A Gender Rights Activist working with the tribal and marginalized communities in india, Srilekha is a PhD scholar working on understanding body and sexuality among tribal girls, to fill the gaps in research around indigenous women and their stories. Srilekha has worked extensively at the grassroots level with community based organisations, through several advocacy initiatives around Gender, Mental Health, Menstrual Hygiene and Sexual and Reproductive Health Rights (SRHR) for the indigenous in Jharkhand, over the last 6 years.

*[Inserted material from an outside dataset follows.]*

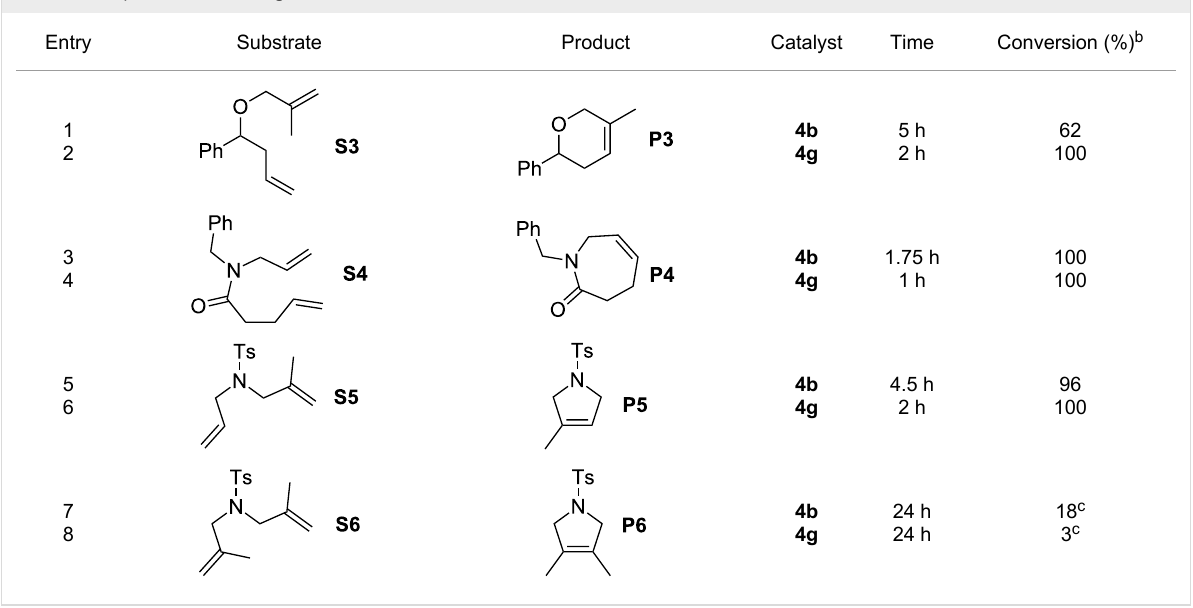
Table 2: Comparison of 4b and 4g in metathesis reactions a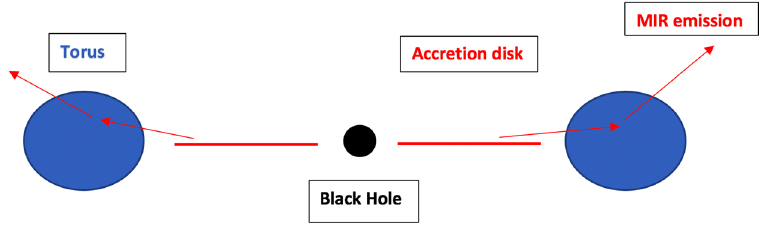
Figure 4. Mid-infrared emission from the torus, present in all three of Fig. 2a panels but only in the lower two panels of Fig. 1b and only the lowest of Fig. 1c.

Srilekha has also contributed to sustainable livelihood projects and legal aid programs for survivors of sex trafficking. She has been conducting research based programs on maternal health, mental health, gender based violence, sex and sexuality. Her interest lies in conducting workshops for young people on life skills, feminism, gender and sexuality, trauma, resilience and interpersonal relationships.

A Guwahati-based college student pursuing her Masters in Tata Institute of Social Sciences, Bidisha started the #BleedwithDignity campaign on the technology platform Change.org, demanding that the Government of Assam install
biodegradable sanitary pad vending machines in all government schools across the state. Her petition on Change.org has already gathered support from over 90000 people and continues to grow.

Bidisha was selected in Change.org’s flagship program ‘She Creates Change’ having run successful online advocacy
campaigns, which were widely recognised. Through the #BleedwithDignity campaign; she organised and celebrated World Menstrual Hygiene Day, 2019 in Guwahati, Assam by hosting a wall mural by collaborating with local organisations. The initiative was widely covered by national and local media, and the mural was later inaugurated by the event’s chief guest Commissioner of Guwahati Municipal Corporation (GMC) Debeswar Malakar, IAS.